■ Records contained in a dataset ■
╭──

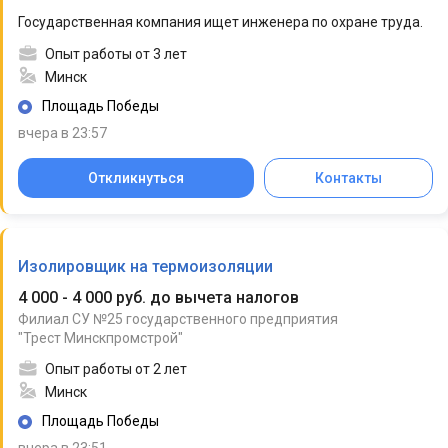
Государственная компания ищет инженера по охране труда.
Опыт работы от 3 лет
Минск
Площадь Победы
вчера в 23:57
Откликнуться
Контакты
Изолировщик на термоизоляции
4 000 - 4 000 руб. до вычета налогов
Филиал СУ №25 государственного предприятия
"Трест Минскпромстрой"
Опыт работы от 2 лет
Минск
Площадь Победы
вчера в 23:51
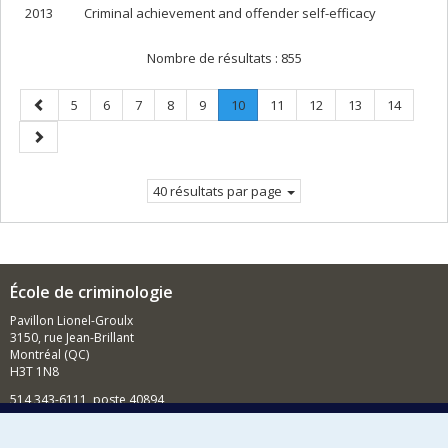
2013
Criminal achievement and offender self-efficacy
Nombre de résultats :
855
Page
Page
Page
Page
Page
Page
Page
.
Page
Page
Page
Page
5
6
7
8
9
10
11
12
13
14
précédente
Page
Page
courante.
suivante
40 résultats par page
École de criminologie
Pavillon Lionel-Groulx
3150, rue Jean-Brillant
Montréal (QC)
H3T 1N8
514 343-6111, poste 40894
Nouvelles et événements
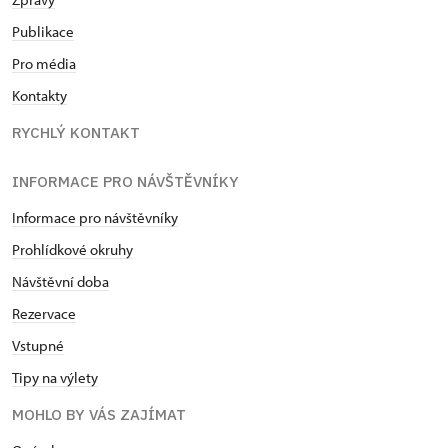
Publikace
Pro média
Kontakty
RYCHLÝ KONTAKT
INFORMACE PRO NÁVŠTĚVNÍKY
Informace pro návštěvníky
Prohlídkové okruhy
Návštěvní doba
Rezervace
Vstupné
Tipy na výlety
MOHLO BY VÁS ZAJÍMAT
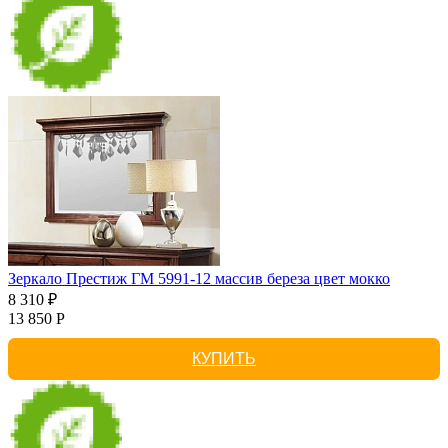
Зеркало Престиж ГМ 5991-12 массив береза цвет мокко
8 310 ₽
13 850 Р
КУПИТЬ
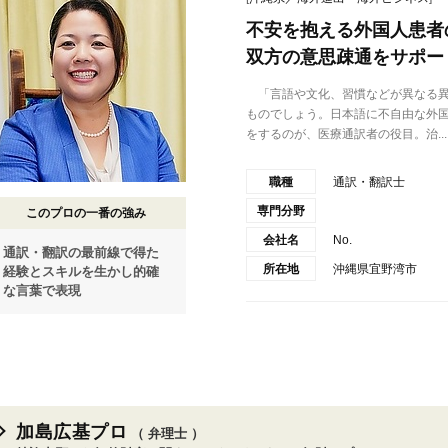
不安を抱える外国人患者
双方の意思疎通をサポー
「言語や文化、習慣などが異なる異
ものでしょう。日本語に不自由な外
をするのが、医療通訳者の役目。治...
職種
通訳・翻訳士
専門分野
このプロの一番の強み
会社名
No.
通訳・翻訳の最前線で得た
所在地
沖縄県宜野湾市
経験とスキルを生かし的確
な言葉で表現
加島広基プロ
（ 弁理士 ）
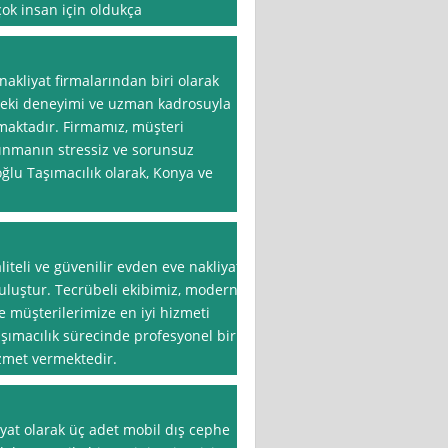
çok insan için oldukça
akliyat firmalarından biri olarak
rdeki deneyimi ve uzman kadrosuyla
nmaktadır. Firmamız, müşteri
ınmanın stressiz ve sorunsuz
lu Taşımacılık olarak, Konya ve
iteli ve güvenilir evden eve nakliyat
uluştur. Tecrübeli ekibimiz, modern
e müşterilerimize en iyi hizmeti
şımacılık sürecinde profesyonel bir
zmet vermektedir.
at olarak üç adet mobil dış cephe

╰──

■ Task goal ■
Print nothing but the lines above starting with the line that contains "MOHLO BY VÁS ZAJÍMAT" and going on through the line that contains "iteli ve güvenilir evden eve nakliyat". Leave out the pictures.

■ Answer area ■
MOHLO BY VÁS ZAJÍMAT
Зеркало Престиж ГМ 5991-12 массив береза цвет мокко
8 310 ₽
13 850 Р
КУПИТЬ
不安を抱える外国人患者
双方の意思疎通をサポー
「言語や文化、習慣などが異なる異
ものでしょう。日本語に不自由な外
をするのが、医療通訳者の役目。治...
職種
通訳・翻訳士
専門分野
このプロの一番の強み
会社名
No.
通訳・翻訳の最前線で得た
所在地
沖縄県宜野湾市
経験とスキルを生かし的確
な言葉で表現
加島広基プロ
（ 弁理士 ）
çok insan için oldukça
akliyat firmalarından biri olarak
rdeki deneyimi ve uzman kadrosuyla
nmaktadır. Firmamız, müşteri
ınmanın stressiz ve sorunsuz
lu Taşımacılık olarak, Konya ve
iteli ve güvenilir evden eve nakliyat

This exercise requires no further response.